Nun gestattet mir, einiges zur politischen Lage zu sagen. Hier muss man offen und kritisch vor dem ganzen sozialistischen Lager sagen, dass die Lage bei uns sehr unbefriedigend ist. So unbefriedigend, wie auf keinem einzigen anderen Gebiet unserer Politik.

Was sofort gegenüber allen befreundeten Ländern auffällt ist die Tatsache, dass bei uns als einzigem Land im sozialistischen Lager, die Kirche bis heute einer der Arbeiter- und Bauernmacht feindlichen Leitung steht, dass sie von dieser Führung offen als Waffe zur Unterstützung der politischen Reaktion gegen uns benutzt wird. Bis heute werden immer wieder, vor allem in besonders wichtigen Situationen, für die ganze Republik verbindliche Kanzelabkündigungen und Verleumdungen gegen unsere Arbeiter- und Bauernmacht verfasst …

Die Kirchenführung benutzt, ohne eine Klärung zu versuchen, jeden Anlass, eine Hetzkampagne gegen uns zu entfalten. Wo sie keinen Anlass hat, aber ihre äußeren Auftraggeber und ihr inneres 'Gewissen' sie dazu drängen, suchen sie einen Anlass. …

Es sind auch Maßnahmen materieller Art erforderlich. Wir geben zur Zeit 13 Millionen jährlich an direkten Zuwendungen und 15 Millionen in anderer Form, so zum Beispiel durch die theologischen Fakultäten der Universitäten, durch Zuwendungen von Gemeinden. Es gibt bei uns kleine Gemeinden, die bis zu 22.000,-- DM an Sonderabgaben bis heute an die Kirche leisten.

Es ist vorgesehen, dass zunächst einmal ein bescheidener Fonds bei der Abteilung des Ministeriums des Innern gebildet wird, um solchen Pfarrern, die irgendwie von der Kirche gemaßregelt werden oder fortschrittlichen Pfarrern, die irgendwelche Dinge benötigen, wenn sie zu Konferenzen gehen, Vergünstigungen zu gewähren. Ein Teil dieser Mittel wird den Vorsitzenden der Bezirke zur Verfügung stehen, so dass sie in Zukunft nicht nur allgemeine Unterhaltungen mit ihnen zu führen brauchen, sondern ihnen dabei helfen können, wenn sie wirklich in Not sind.

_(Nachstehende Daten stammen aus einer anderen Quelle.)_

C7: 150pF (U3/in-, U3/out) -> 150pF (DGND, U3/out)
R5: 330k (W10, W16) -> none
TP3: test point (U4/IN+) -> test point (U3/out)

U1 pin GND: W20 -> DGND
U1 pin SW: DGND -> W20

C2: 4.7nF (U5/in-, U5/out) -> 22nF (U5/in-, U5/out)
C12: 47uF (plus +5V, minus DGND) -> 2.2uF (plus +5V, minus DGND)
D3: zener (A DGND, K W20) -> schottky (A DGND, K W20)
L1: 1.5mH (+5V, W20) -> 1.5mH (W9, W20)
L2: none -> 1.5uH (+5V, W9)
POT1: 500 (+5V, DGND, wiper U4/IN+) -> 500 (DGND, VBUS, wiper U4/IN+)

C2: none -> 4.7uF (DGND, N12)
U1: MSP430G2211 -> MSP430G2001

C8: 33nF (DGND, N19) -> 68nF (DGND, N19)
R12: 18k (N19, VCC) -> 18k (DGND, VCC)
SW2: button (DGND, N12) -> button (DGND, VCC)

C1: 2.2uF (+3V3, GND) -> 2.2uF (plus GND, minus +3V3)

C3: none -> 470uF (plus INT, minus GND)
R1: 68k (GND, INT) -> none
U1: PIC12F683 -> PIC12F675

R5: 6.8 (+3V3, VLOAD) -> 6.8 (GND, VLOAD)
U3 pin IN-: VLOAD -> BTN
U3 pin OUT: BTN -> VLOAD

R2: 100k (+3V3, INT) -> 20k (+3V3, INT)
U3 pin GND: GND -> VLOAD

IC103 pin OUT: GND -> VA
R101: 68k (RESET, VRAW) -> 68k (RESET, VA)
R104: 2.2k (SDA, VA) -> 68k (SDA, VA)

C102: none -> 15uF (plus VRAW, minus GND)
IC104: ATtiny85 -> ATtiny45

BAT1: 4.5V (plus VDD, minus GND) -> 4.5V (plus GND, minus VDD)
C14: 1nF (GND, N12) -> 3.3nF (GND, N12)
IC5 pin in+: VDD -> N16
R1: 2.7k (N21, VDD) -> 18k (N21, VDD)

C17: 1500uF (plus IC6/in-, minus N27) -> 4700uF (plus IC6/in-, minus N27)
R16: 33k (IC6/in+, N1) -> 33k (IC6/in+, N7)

Vorausgesetzt natürlich, dass sie sich loyal unserem Staat gegenüber verhalten.

Die Diskussion über die Teilnahme der Kinder unserer Genossen an der Jugendweihe ist ein erster Schritt, um einige unmögliche ideologische Halbheiten in der Stellung zur Religion und Kirche einmal in der Partei zur Diskussion zu stellen.

Wir stellen noch nicht die Frage des Religionsunterrichtes, der Trauung, der Zugehörigkeit zur Kirche, obwohl auch diese Fragen einmal für solche Genossen aufgeworfen werden müssen, die nicht durch wirklichen Glauben mit der Kirche verbunden sind."